TEXT EXCERPT

· · · ·

Comment 10 Adam Williamson 2015-02-25 21:00:56 UTC
Proposing as an Alpha blocker, conditional violation of "All release-blocking images must boot in their supported configurations." Exactly how serious the bug is seems to vary from image to image and possibly system to system, but satellit says 02-25 nightly always fails to boot for him, and I found the 02-21 32-bit Workstation nightly always fails to boot for me in a KVM. 02-24 is more intermittent (sometimes works, sometimes fails). We'll see how badly TC5 is affected when it lands.

Comment 11 Adam Williamson 2015-02-25 21:40:02 UTC
Created attachment 995347 [details]
rd.debug log (up to switch root) from an 02-21 (buggy) boot

This is the log of a boot of the 02-21 32-bit Workstation nightly with 'rd.debug' added. Interestingly, this boot succeeded - the first time I've ever got that image to boot.

This should provide more detail about what's going on with those /run/initramfs/squashfs mount messages. I will attach an equivalent log from 02-18 next for comparison.

Comment 12 Adam Williamson 2015-02-25 21:41:50 UTC
Created attachment 995348 [details]
rd.debug log (up to switch root) from an 02-18 (not buggy) boot

Comment 13 Adam Williamson 2015-02-25 21:50:21 UTC
Created attachment 995351 [details]
rd.debug log (up to switch root) from an 02-18 (not buggy) boot

Comment 14 Mikuláš Patočka 2015-02-25 21:54:25 UTC
It's kernel memory corruption, so it can't be caused by dracut or systemd.

· · · ·

RECORD LIST

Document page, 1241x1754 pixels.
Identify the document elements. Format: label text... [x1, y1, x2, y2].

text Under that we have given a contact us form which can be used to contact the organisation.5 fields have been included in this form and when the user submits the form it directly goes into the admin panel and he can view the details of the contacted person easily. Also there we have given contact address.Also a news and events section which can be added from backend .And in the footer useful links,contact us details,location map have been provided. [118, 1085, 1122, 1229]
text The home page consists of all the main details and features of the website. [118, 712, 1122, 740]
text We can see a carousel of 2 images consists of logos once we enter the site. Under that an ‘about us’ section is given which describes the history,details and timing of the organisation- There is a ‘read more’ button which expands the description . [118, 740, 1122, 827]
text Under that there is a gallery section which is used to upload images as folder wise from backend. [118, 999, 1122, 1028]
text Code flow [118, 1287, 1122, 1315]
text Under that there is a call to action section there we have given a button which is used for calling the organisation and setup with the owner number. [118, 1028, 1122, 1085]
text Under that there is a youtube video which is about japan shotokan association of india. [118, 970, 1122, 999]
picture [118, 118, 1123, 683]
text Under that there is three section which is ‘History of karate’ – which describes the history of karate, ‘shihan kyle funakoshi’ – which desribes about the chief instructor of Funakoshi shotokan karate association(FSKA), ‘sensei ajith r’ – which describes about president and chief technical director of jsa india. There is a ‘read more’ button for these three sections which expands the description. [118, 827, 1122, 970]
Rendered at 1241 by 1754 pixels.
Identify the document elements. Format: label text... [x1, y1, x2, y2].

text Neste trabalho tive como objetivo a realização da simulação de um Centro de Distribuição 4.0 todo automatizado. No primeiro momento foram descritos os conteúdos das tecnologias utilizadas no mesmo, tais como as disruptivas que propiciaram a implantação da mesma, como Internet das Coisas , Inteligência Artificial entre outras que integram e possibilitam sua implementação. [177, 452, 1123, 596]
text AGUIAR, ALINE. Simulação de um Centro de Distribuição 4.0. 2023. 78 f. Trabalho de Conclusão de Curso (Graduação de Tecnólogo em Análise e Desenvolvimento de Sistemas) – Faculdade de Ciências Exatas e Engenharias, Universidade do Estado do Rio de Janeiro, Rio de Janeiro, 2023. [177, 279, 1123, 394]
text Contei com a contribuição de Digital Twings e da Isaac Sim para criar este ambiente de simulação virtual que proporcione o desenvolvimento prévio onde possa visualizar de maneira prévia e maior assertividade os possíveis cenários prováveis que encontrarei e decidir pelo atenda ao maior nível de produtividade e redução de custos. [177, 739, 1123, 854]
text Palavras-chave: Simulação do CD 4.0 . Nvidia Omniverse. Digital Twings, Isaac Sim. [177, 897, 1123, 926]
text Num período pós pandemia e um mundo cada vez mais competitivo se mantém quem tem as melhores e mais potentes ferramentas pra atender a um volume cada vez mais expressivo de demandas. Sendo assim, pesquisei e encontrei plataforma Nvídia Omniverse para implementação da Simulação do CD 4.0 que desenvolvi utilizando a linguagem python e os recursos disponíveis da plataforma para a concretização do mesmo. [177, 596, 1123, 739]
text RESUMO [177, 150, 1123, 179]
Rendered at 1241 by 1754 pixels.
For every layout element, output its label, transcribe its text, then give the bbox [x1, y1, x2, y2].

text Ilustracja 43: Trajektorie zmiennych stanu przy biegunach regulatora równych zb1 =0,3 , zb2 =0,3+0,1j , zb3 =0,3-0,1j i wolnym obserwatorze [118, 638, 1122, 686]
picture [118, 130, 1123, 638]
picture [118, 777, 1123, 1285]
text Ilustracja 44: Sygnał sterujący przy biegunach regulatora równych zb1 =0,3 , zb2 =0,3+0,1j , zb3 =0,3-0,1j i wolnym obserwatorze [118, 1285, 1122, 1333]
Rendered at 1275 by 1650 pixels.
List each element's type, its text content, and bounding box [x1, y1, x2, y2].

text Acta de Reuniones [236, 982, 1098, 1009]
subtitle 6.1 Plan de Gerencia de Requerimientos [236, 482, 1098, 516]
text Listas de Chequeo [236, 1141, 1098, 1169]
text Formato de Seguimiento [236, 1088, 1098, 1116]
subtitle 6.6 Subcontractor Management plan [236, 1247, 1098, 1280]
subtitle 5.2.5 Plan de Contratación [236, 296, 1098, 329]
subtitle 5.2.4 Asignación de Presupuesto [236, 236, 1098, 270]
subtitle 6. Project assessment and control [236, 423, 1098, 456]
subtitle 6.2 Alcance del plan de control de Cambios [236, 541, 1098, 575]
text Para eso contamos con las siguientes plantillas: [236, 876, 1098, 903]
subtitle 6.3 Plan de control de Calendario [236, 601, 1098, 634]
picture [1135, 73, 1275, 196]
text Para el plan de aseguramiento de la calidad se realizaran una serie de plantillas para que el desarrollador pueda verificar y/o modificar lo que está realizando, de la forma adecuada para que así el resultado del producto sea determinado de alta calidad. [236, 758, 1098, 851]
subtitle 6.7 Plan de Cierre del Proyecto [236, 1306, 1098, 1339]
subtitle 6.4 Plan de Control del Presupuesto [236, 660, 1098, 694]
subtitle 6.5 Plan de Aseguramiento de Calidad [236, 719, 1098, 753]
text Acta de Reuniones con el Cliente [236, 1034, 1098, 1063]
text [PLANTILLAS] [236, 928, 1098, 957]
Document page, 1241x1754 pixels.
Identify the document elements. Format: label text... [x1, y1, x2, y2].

· · · ·

TASK STATEMENT
Rewrite the bug report starting at "Comment 10 Adam" and ending at "when it lands.", substituting "build" for "nightly".

EXERCISE RESULT
Comment 10 Adam Williamson 2015-02-25 21:00:56 UTC
Proposing as an Alpha blocker, conditional violation of "All release-blocking images must boot in their supported configurations." Exactly how serious the bug is seems to vary from image to image and possibly system to system, but satellit says 02-25 build always fails to boot for him, and I found the 02-21 32-bit Workstation build always fails to boot for me in a KVM. 02-24 is more intermittent (sometimes works, sometimes fails). We'll see how badly TC5 is affected when it lands.